17 Ocak 2016 Pazar

GÖRÜNEN KÖY KLAVUZ İSTER Mİ?

GÖRÜNEN KÖY KLAVUZ İSTER Mİ?

Yoksulluk kader değildir?
* Kriz (açlık, yoksulluk ve işsizlik de) sömürmeye doymayan kapitalistlerin hırsı, soygun düzeninin sürmesi için karıştırdığı haltlar sonucunda çıkmaktadır. 
* O halde, krizin faturasını neden yoksullar ödesin? 
* Krizin kaynağı bizzat sistemin kendisi, kapitalizm ise; Bunca yalan, dolan, kandırmaca, iki yüzlülük, rol kesme, artistlik niye?   
* Gerçekten şaşmamak elde değil !..
* Krize düşen kapitalist yine sermayesine sarılır...
* Orada fazla kalmayacak; kendisinin kazdığı, asıl kendisinin layık olduğu çukura yoksulları, işsizleri, işçileri ve Kürt Türk ayırmadan tüm emekçi halkı çekecektir. 
* Ve aslında öyle de olmaktadır.

GÖRÜNEN KÖYE DAİR...

2002 yılından günümüze gelen Oligarşik yapının AKP erki, her ne kadar 12 Haziran seçimlerinde, dillere pelesenk olan “başarı yüzdesi” ve Gringo’nun onayı  ile  ( Obama’nın kutlama telefonu ve ardı sıra gelen görüşmeler filan.)  hegemonyasını sağlama almış, işleri yoluna koymuş gibi görünse de, ortalık yerde olup bitene bir göz atmak bile durumun hiçte iç açıcı olmadığını, direksiyon hakimiyeti ile, freni ile hiçte öyle kontrollü giden bir araba içinde olmadığımızı bize gösteriyor.

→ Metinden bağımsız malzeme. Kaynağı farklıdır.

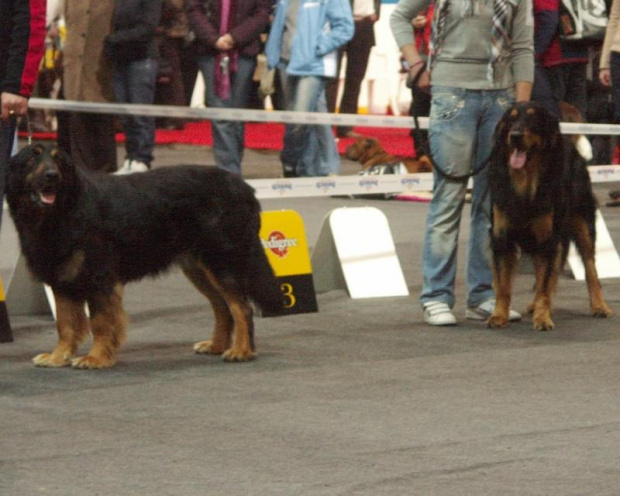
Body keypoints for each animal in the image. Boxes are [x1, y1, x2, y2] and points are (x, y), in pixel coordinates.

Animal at [6, 143, 282, 368]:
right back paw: (216, 345)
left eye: (59, 161)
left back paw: (241, 351)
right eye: (31, 160)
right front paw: (57, 356)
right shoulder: (62, 279)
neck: (62, 211)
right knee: (222, 307)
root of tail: (245, 187)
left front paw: (96, 358)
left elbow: (101, 322)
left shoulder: (100, 277)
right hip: (198, 267)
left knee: (241, 307)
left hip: (222, 261)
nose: (52, 176)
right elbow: (65, 324)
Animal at [484, 101, 612, 332]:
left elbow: (545, 284)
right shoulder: (501, 237)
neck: (525, 180)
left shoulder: (549, 238)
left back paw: (599, 305)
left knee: (590, 267)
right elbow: (503, 284)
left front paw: (543, 318)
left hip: (583, 223)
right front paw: (499, 316)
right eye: (511, 119)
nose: (515, 135)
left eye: (533, 119)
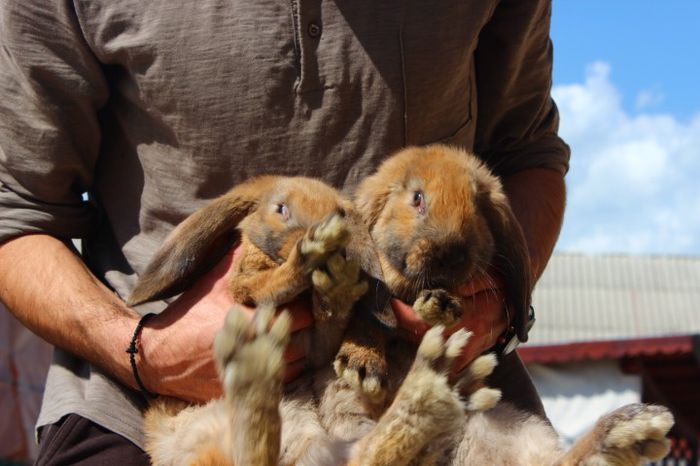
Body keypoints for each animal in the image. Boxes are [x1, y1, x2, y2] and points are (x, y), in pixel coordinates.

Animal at [126, 175, 498, 466]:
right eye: (281, 209)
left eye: (341, 215)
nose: (331, 251)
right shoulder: (245, 287)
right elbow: (267, 285)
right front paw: (311, 255)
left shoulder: (318, 349)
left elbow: (330, 321)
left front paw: (339, 287)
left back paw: (443, 384)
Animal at [352, 144, 676, 464]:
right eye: (417, 198)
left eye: (478, 205)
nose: (452, 255)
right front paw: (364, 363)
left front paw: (438, 305)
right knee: (368, 450)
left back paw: (630, 431)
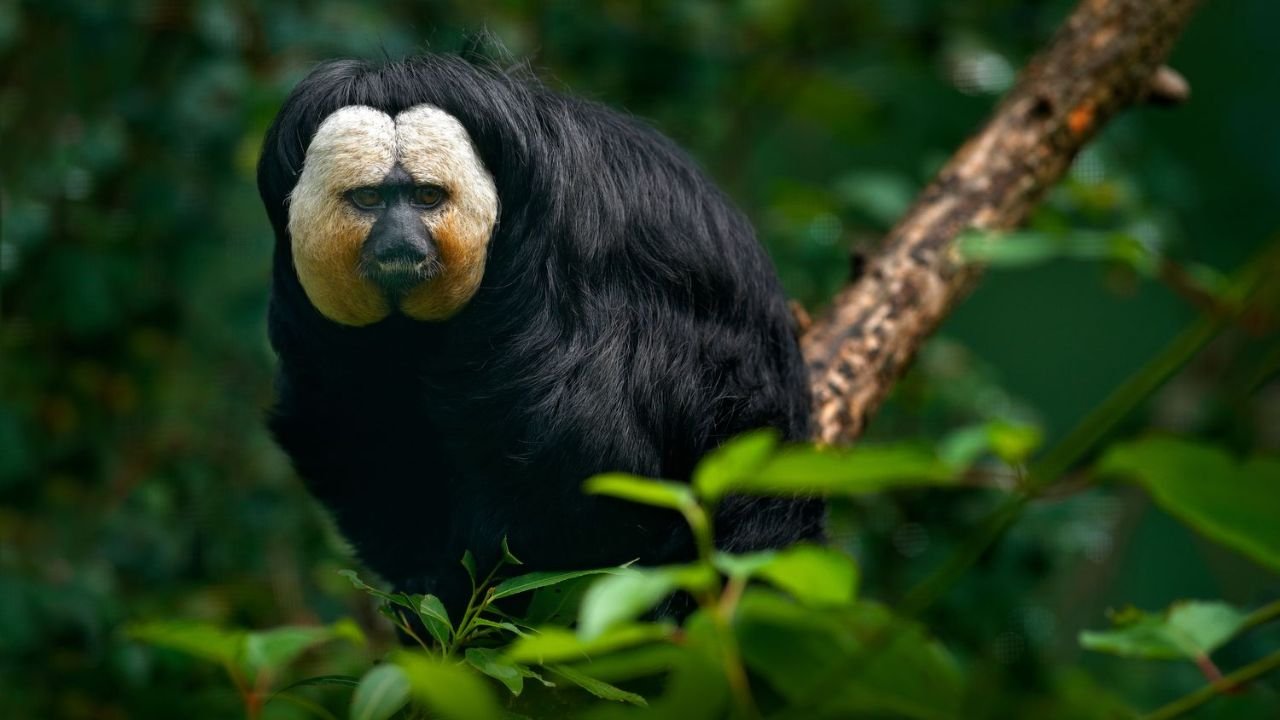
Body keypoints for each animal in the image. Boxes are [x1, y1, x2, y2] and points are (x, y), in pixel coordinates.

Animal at [258, 54, 823, 615]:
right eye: (370, 198)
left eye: (426, 197)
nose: (401, 243)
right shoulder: (309, 312)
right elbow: (356, 425)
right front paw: (424, 580)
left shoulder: (563, 256)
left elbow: (588, 456)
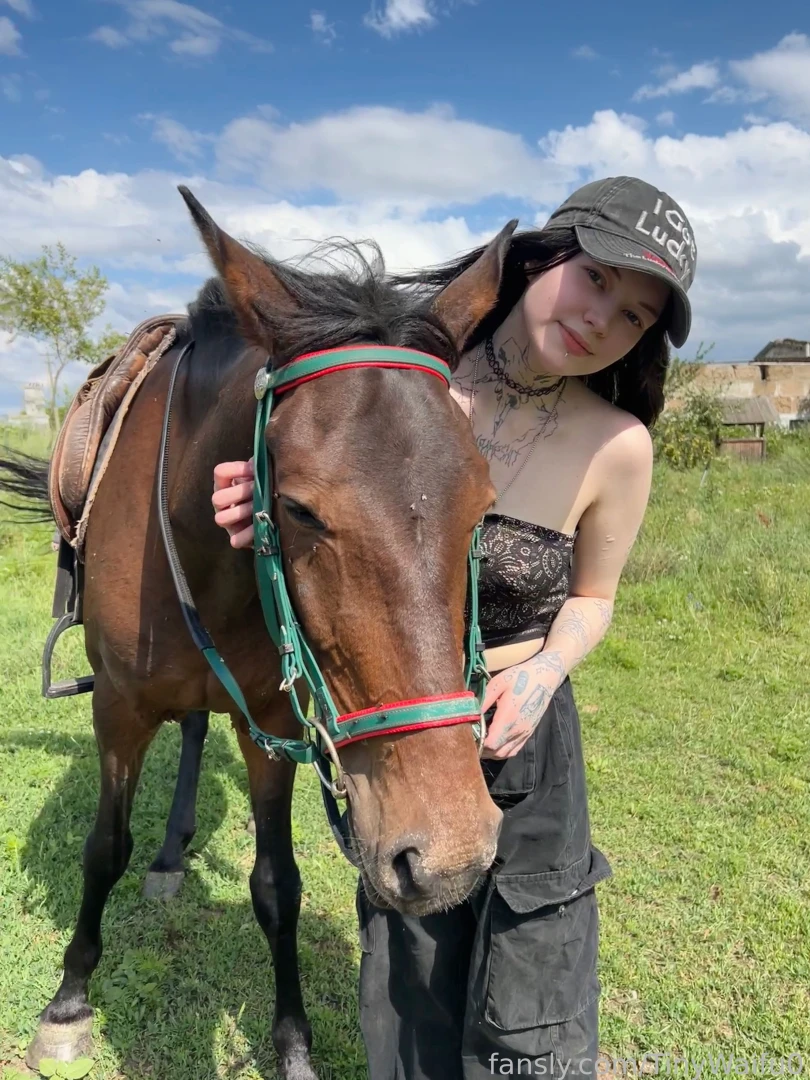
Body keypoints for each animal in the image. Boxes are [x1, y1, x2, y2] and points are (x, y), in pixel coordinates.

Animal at [1, 187, 515, 1078]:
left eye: (482, 508)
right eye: (299, 509)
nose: (452, 855)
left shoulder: (271, 720)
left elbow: (278, 886)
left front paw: (294, 1044)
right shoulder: (117, 711)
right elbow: (103, 847)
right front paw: (67, 1004)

Yüzyıllardır kavimlere, uygarlıklarına kucak açmış, şu kadim Anadolu topraklarında, ne Bizans, ne Osmanlı oyunu, ne yalan, dolan, baskı, zulüm, ne katliam eksik oldu, ne de çarçur edilen insan emeği, alın teri, gözyaşı ve kardeş kanı… Düzen aynı düzen, oyun aynı oyun, insan yaşamına, doğaya yönelen felaketler ve tehlikeler hep aynı yerden, aynı kaynaktan… Baskın güçten, egemen güçten, egemenden yana olan var olan düzenden…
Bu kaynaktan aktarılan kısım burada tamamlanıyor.